The FPI outflows in January were a continuation of a trend that had started in the previous months, with FPIs being net sellers for most of the month. However, a glimmer of hope shone through in December 2024 when FPIs turned into net buyers of ₹15,448 crore. This optimism was short-lived as heavy selling resumed in January, following significant outflows of ₹94,017 crore and ₹21,612 crore in October and November, respectively.
According to VK Vijayakumar, Chief Investment Strategist at Geojit Financial Services, the main reason behind this FPI pullout is the superior economic performance and corporate earnings in the US, which have surpassed India’s recent growth trajectory. Despite the positive sentiment generated by the Budget and expectations of growth and earnings recovery in India, the uncertainty introduced by Trump’s tariff policies has cast a shadow over the global economic outlook.
Apart from external factors, domestic challenges have also played a role in the FPI outflows. The continuous depreciation of the Indian rupee has added pressure on foreign investors to withdraw their funds from the market. Additionally, the relatively high valuation of Indian equities, coupled with macroeconomic headwinds and an unpredictable earnings season, has made investors cautious about their investments in the country.
As the fifth consecutive week of FPI selling unfolded, analysts are cautiously optimistic about a potential turnaround in the near future. If growth stabilizes, and earnings show improvement, FPIs may consider returning to the Indian markets, especially as global economic conditions continue to evolve. While the current scenario may seem bleak, the government remains hopeful that FPIs will return when the market conditions align with their investment strategies.
Expert Insights: Will the FPIs Reconsider?
According to Himanshu Srivastava, Associate Director – Manager Research at Morningstar India, the path ahead for FPIs hinges on a delicate balance of domestic and global factors. While the US economic performance continues to attract investors, the resilience of the Indian market cannot be discounted. “It’s a game of wait and watch for both FPIs and policymakers,” he remarked. “Only time will tell if the tide will turn in favor of Indian equities.”

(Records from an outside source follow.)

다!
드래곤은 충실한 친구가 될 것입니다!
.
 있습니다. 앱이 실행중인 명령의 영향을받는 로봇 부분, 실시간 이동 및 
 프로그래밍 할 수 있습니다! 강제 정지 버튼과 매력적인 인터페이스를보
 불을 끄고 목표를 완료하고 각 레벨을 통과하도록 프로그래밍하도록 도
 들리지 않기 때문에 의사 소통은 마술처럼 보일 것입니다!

In conclusion, the FPI outflows in the Indian equity markets reflect a complex interplay of global and domestic factors. While the current trend may seem daunting, there is a glimmer of hope on the horizon. As the world economy continues to evolve, FPIs may find their way back to the Indian markets, drawn by the promise of growth and stability. The coming months will undoubtedly shed more light on the future of FPI investments in India.